Bu arada Çin, antibiyotik ve kronik hastalık ilaçları için hayati önem taşıyan aktif ilaç bileşeni (API) ihracatının yüzde 70 kadarını kontrol ediyor. ABD Gıda ve İlaç Dairesi bile bunu ulusal güvenlik riski olarak işaretledi.
9-DENİZ HAKİMİYETİ: ASYA SULARINDA ÇELİK LEVİATHAN
Çin'in benzeri görülmemiş bir hızla yeni muhripler, fırkateynler ve uçak gemilerini denize indirmesiyle Çin Halk Kurtuluş Ordusu Donanması (PLAN) gemi sayısı bakımından artık en büyük donanma haline geldi.
Uluslararası Stratejik Araştırmalar Enstitüsü'ne (IISS) göre, Çin'in deniz kuvvetlerine ait gemi inşa kapasitesi, ABD'yi yılda 3'e katlıyor. Bunun stratejik sonuçları var: Pekin, askeri resifler ve uçak gemisi katili füzelerle Hint-Pasifik deniz düzenini yeniden düzenliyor ve Amerikan Yedinci Filosu'nun hakimiyetine meydan okuyor.
SONUÇ: REHAVETİN BİTİMİ, ÇOK KUTUPLU DİSİPLİN BAŞLIYOR
Çin ejderhası üstünlüğe giden yolda kükremedi. Amerikan sistemini inceledi; düşünce kuruluşları, sermaye piyasaları, akademik ağlar ve savunma-endüstriyel üsler... Bunların Çin özelliklerine sahip birer versiyonunu kopyaladı: Merkezî, çevik, devlet destekli ve küresel...

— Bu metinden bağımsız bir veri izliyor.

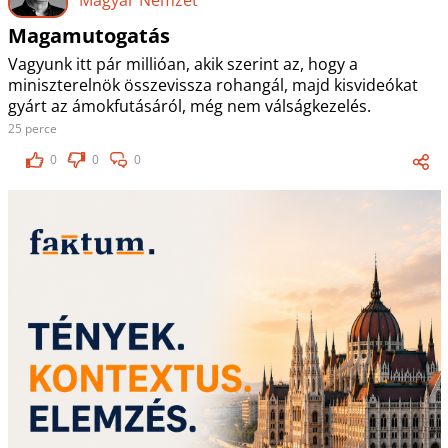
Magamutogatás
Vagyunk itt pár millióan, akik szerint az, hogy a
miniszterelnök összevissza rohangál, majd kisvideókat
gyárt az ámokfutásáról, még nem válságkezelés.
25 perce
0
0
0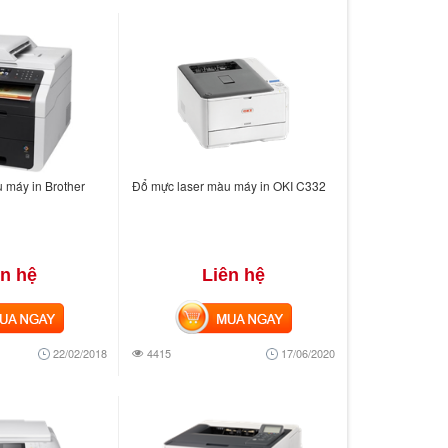
 máy in Brother
Đổ mực laser màu máy in OKI C332
ên hệ
Liên hệ
 NGAY
MUA NGAY
22/02/2018
4415
17/06/2020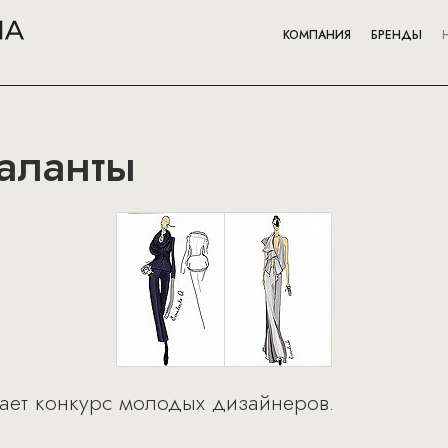
КОМПАНИЯ
БРЕНДЫ
таланты
кает конкурс молодых дизайнеров.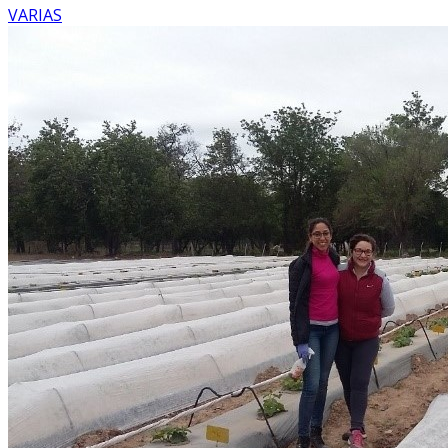
VARIAS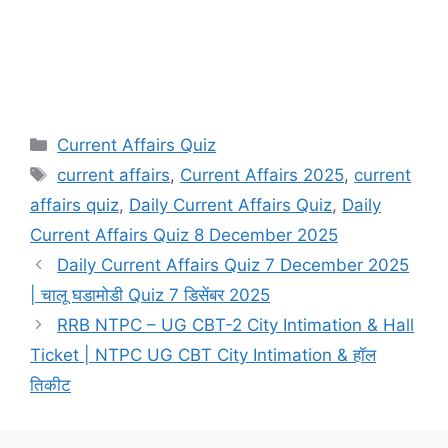
Categories
Current Affairs Quiz
Tags
current affairs
,
Current Affairs 2025
,
current
affairs quiz
,
Daily Current Affairs Quiz
,
Daily
Current Affairs Quiz 8 December 2025
Daily Current Affairs Quiz 7 December 2025
| चालू घडामोडी Quiz 7 डिसेंबर 2025
RRB NTPC – UG CBT-2 City Intimation & Hall
Ticket | NTPC UG CBT City Intimation & हॉल
तिकीट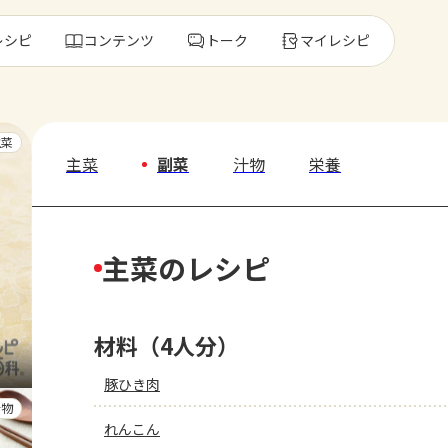
レシピ
コンテンツ
トーク
マイレシピ
レ
主菜
主菜
副菜
汁物
栄養
人気の食材・
主菜のレシピ
きゅうり
ゴーヤ
材料（4人分）
豚ひき肉
汁物
れんこん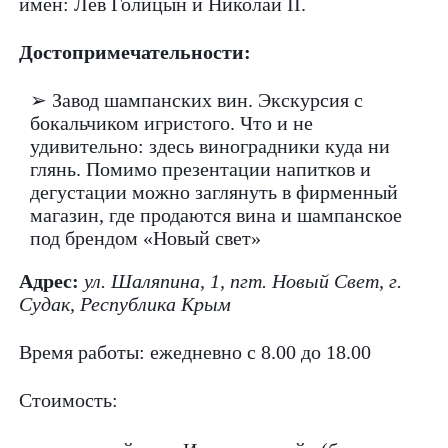
имен: Лев Голицын и Николай II.
Достопримечательности:
➢ Завод шампанских вин. Экскурсия с
бокальчиком игристого. Что и не
удивительно: здесь виноградники куда ни
глянь. Помимо презентации напитков и
дегустации можно заглянуть в фирменный
магазин, где продаются вина и шампанское
под брендом «Новый свет»
Адрес:
ул. Шаляпина, 1, пгт. Новый Свет, г.
Судак, Республика Крым
Время работы: ежедневно с 8.00 до 18.00
Стоимость: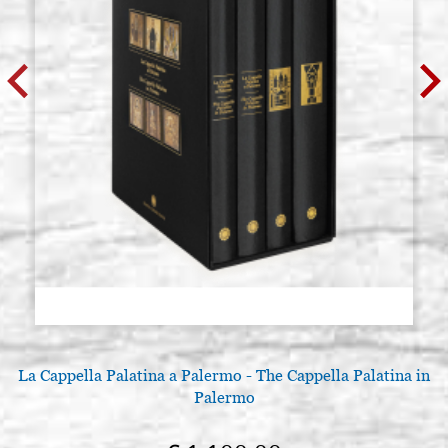
€ 5,50
Raphael serie 8351 n.14, punta
Giacenza: 26 - COD.
tonda, pelo di scoiattolo
8351.14
imitazione, sintetico
€ 7,00
ACQUISTA
Raphael serie 8351 n.16, punta
Giacenza: 37 - COD.
tonda, pelo di scoiattolo
P8351.16
imitazione, sintetico
€ 9,00
ACQUISTA
Raphael serie 8351 n.18, punta
Giacenza: 19 - COD.
tonda, pelo di scoiattolo
P8351.18
imitazione, sintetico
€ 11,00
ACQUISTA
La Cappella Palatina a Palermo - The Cappella Palatina in
Palermo
Raphael serie 8351 n.20, punta
Giacenza: 10 - COD.
tonda, pelo di scoiattolo
P8351.20
imitazione, sintetico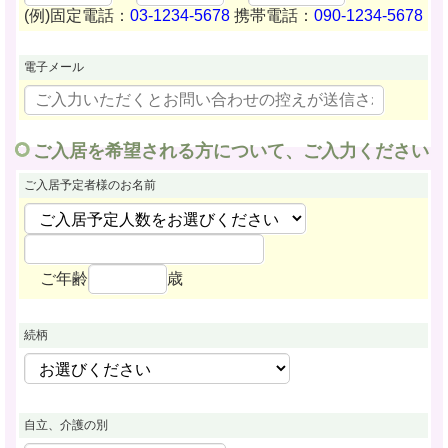
(例)固定電話：
03-1234-5678
携帯電話：
090-1234-5678
電子メール
ご入居を希望される方について、ご入力ください
ご入居予定者様
のお名前
ご年齢
歳
続柄
自立、介護の別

Bu artık ideolojilerin yarışması değil, kapasitelerin yarışmasıdır. Çin ejderhasının kartalı boğmasına gerek yok. Sadece doğru anlarda boğazını sıkması gerekiyor. Ve bu sıkılaşan tutuşta 21. yüzyıl gücünün rahatsız edici gerçeği yatıyor: Artık kimin egemen olduğu değil, kimin dayanıklı olduğu önemli.